EXERCISE DIRECTIONS:
Repeat verbatim, and only, the lines of the data below, beginning at the line that contains "The API appears" and stopping after the line that contains "c|A4- A3 GA|".
INPUT Block Start
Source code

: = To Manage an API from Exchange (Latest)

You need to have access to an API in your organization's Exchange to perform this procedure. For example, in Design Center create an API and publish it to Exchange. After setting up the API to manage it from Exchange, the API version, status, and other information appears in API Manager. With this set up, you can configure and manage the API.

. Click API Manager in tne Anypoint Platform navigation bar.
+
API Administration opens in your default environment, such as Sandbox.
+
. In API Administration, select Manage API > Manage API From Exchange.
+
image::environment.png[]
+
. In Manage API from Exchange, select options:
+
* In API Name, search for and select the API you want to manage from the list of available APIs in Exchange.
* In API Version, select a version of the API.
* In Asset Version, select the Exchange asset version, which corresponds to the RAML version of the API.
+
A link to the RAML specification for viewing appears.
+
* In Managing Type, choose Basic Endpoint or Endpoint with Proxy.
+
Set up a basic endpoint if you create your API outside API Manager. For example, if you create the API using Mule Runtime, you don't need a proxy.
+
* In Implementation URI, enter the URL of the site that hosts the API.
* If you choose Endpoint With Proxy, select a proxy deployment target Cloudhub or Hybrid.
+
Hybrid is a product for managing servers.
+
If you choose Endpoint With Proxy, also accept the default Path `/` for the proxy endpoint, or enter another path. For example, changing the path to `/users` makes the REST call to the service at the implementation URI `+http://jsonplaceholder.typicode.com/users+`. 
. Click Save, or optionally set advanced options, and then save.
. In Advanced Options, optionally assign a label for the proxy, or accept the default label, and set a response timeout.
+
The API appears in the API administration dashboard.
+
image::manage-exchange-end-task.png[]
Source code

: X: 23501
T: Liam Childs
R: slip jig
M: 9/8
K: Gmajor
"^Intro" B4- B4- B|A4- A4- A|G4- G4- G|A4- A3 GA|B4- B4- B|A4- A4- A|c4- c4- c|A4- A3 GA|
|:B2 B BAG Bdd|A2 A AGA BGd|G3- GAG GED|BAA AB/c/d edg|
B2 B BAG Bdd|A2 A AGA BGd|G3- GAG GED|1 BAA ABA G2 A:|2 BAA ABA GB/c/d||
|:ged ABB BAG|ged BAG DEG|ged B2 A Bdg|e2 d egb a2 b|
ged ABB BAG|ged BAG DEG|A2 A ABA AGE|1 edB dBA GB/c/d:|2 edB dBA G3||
INPUT Block End
RESPONSE BOX:
The API appears in the API administration dashboard.
+
image::manage-exchange-end-task.png[]
Source code

: X: 23501
T: Liam Childs
R: slip jig
M: 9/8
K: Gmajor
"^Intro" B4- B4- B|A4- A4- A|G4- G4- G|A4- A3 GA|B4- B4- B|A4- A4- A|c4- c4- c|A4- A3 GA|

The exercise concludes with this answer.